Тут я вспоминаю про Сенгида. Старик уже успел забраться на своего осла и сидит на нем, покатываясь со смеху. Я смотрю на него и тоже начинаю хохотать.

Когда мы кончаем веселиться, Сенгида отправляется ловить моего осла. Это ему удается, и мы вновь в полном составе отправляемся в путь. Но куда идти? Зебры, оказывается, отдыхали в низинке, а из нее ничего не видно. Мы выбираемся на равнину, но здесь тоже ничего не видно, кроме полутора дюжин жирафьих шей, маячащих на горизонте. В отсутствие Тиваса мы не можем объясняться, но нам обоим ясно, что надо возвращаться назад, к скале, и с ее высоты искать новый табун зебр. Так мы и поступаем.

Тивас, сидя на скале, видел весь «спектакль». Но это не мешает ему и Сенгида пересказать друг другу все случившееся, отпуская, по-видимому, шуточки в мой адрес. Когда они наконец истощают весь свой юмор, я обращаюсь к Тивасу.

— Старик тебе говорил о многом, но что из этого самое интересное, самое главное?

— Он сказал, что никогда не надо быть ослом.

— Переведи Сенгида, что он годится мне в деды, и поэтому я на него не обижаюсь.

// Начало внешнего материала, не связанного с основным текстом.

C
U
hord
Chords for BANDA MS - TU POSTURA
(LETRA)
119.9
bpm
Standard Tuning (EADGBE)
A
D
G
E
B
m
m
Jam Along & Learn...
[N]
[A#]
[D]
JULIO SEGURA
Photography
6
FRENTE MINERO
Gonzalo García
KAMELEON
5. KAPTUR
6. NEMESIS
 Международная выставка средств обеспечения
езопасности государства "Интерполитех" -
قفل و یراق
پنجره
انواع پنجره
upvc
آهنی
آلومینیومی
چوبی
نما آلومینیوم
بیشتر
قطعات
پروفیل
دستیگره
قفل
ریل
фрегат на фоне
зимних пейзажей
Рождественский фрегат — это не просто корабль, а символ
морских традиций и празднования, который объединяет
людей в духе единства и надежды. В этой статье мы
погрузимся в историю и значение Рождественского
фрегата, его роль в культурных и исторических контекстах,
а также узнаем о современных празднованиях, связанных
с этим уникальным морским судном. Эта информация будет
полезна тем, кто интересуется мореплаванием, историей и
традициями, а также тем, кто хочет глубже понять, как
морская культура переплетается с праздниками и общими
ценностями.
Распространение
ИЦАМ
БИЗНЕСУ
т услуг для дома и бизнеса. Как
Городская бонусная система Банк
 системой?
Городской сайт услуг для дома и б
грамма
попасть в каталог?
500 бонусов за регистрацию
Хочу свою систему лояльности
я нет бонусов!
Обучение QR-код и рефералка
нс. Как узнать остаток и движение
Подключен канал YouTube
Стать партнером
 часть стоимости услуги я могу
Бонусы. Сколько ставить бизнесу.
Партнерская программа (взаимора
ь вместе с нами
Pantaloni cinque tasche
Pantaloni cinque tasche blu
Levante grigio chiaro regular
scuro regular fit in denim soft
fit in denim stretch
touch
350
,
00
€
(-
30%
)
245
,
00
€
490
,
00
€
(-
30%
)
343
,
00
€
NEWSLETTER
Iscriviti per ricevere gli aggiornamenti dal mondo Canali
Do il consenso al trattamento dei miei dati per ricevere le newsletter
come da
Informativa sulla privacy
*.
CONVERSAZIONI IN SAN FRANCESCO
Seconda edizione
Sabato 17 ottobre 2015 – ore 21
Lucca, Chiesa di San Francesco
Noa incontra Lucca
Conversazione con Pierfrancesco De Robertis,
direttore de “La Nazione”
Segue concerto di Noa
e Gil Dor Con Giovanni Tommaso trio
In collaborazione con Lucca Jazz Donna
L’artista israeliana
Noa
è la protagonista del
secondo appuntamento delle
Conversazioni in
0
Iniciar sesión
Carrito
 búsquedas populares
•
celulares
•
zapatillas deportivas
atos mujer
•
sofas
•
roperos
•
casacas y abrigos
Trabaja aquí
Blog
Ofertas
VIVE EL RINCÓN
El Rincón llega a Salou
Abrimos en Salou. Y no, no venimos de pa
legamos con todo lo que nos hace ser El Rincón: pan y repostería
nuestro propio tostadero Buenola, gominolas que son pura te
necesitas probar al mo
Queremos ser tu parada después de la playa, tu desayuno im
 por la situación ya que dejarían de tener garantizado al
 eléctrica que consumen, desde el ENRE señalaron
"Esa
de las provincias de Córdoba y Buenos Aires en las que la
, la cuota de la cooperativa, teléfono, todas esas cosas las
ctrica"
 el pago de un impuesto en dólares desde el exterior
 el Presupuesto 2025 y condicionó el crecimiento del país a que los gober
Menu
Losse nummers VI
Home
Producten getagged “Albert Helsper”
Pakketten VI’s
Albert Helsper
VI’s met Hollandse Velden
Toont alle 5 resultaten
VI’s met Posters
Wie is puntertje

Старик уже высмотрел новое стадо. Паслось оно довольно далеко, километрах в двух от нас, но другого выхода не было. Шли мы быстро, так что примерно через час Сенгида вновь полез в свой колчан за стрелой, но теперь я старался не отвлекаться. Лишь когда мы остановились в каких-нибудь двадцати метрах от табуна и охотник взялся за лук, я ослабил контакты с ослом и стал наблюдать за происходящим. Оставаясь в согнутом положении, охотник подвинулся вперед и пристроился стрелять из-под ослиной головы. Но потом, очевидно, эта позиция показалась ему неудобной. Молниеносно встав, он одновременно натянул тетиву и, почти не целясь, выпустил стрелу. Она просвистела над спинами трех кобылиц и впилась в глаз стройному красавцу жеребцу. В то же мгновение, поняв что к чему, зебры пустились от нас наутек. Раненый жеребец бежал последним, правда, по субординации он и должен быть замыкающим. Впереди табуна всегда скачет умудренная опытом старая самка, за ней жеребята — от мала до велика, затем в той же последовательности, в порядке увеличения возраста, самки с молодыми и в самом хвосте — жеребец.